Molecular analysis of in vivo hprt mutations in human T lymphocytes. V. Effects of total body irradiation secondary to radioimmunoglobulin therapy (RIT)

Abstract

The hprt (hypoxanthine guanine phosphoribosyltransferase) T cell cloning assay was used to detect in vivo mutations in T lymphocytes of individuals receiving radioimmunoglobulin therapy (RIT). A total of 28 patients receiving 131I and/or 90Y-labeled antiferritin antibodies was studied. Mutant frequencies for patients were clearly much higher than for historic non-treated controls (median 68.0 X 10(-6) for patients versus a median of 6.8 X 10(-6) for 115 controls). There was a good correlation of mutant frequency with initial activity of RIT (rlinear = 0.68, rquadratic = 0.76; P less than 0.05) although the correlation of mutant frequency with total activity after several rounds of treatment was poor (R = 0.18). Molecular studies of the hprt mutants demonstrated that a much higher proportion of mutations occurring in RIT treated patients had gross structural alterations of the hprt gene (33%) than did mutations occurring in controls (15%). There was a good correlation (r = 0.72) of mutants with gross alterations and total RIT activity. T cell receptor gene studies demonstrated that most of the mutants (92%) represented independent in vivo mutations, which is similar to previous findings with background mutations in non-irradiated individuals. These studies demonstrate the usefulness of the hprt T cell cloning assay for studies of in vivo human somatic cell gene mutations resulting from ionizing radiation.

○ ○ ○ ○ ○

Exercise aim => Copy everything from "Molecular analysis of" down to "to radioimmunoglobulin therapy (RIT)" in the hprt mutation abstract, putting "whole-body irradiation" in place of "total body irradiation".

Dataset content =>

○ ○ ○ ○ ○

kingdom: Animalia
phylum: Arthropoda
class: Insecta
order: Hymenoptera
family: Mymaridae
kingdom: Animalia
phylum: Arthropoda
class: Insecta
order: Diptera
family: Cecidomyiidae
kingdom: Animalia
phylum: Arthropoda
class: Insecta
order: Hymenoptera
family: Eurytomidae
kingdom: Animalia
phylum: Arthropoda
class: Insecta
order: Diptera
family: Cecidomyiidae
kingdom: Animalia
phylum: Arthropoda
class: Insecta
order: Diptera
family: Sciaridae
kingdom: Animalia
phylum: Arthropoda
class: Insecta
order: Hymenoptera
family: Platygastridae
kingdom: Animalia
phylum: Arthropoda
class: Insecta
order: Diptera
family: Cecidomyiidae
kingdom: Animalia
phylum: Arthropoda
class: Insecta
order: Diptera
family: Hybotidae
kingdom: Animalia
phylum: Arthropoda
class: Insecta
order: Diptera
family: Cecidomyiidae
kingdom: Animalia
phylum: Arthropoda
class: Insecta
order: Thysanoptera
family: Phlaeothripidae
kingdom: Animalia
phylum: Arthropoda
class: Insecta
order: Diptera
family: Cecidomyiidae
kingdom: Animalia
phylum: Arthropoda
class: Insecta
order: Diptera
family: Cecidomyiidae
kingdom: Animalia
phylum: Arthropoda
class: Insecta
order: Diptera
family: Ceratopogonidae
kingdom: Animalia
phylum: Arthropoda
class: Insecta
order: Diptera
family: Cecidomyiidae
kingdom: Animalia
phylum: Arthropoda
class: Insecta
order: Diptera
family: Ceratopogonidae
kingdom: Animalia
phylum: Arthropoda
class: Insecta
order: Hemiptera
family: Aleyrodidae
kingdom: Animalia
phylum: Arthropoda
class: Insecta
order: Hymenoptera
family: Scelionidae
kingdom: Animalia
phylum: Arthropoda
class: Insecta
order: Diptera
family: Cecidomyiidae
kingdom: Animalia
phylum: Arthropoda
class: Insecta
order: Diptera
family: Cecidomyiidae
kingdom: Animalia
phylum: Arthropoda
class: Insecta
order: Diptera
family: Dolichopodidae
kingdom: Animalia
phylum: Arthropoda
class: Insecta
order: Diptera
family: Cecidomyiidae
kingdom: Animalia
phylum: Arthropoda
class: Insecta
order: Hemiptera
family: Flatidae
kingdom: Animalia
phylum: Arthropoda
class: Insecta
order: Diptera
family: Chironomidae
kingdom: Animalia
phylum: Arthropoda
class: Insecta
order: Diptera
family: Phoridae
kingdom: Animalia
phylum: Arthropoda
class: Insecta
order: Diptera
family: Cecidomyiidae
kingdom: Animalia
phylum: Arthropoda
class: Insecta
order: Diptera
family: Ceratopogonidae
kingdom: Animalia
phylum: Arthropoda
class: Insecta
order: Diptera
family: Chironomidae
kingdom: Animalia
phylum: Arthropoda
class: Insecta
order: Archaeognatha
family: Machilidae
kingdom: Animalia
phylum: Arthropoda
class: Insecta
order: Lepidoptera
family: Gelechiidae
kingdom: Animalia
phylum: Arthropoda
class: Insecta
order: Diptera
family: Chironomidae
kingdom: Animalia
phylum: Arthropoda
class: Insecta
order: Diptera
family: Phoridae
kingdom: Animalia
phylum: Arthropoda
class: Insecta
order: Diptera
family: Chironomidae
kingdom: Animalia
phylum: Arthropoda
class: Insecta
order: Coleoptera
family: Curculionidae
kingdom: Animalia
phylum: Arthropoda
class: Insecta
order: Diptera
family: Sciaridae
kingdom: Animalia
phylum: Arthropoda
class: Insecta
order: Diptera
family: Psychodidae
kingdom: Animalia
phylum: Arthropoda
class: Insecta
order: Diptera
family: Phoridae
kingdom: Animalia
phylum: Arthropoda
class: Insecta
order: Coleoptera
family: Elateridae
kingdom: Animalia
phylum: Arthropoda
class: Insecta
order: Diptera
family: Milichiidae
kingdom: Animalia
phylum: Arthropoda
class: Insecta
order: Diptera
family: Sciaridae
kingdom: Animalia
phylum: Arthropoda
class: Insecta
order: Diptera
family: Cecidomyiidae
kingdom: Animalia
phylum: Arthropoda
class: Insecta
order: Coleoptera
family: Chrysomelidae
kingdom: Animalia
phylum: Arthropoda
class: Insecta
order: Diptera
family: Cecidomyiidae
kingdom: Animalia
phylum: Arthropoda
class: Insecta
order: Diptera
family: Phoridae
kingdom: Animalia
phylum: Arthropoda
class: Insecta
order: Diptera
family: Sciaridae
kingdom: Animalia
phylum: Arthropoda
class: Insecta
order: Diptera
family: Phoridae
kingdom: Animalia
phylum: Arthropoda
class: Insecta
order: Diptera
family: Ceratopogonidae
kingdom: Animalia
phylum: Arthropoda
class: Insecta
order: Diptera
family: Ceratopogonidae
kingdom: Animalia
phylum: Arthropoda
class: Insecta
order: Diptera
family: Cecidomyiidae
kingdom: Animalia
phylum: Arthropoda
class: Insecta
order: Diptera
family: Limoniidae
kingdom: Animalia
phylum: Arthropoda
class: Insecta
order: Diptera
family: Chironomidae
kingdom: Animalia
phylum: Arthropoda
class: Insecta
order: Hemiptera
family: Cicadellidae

○ ○ ○ ○ ○

Task output =>
Molecular analysis of in vivo hprt mutations in human T lymphocytes. V. Effects of whole-body irradiation secondary to radioimmunoglobulin therapy (RIT)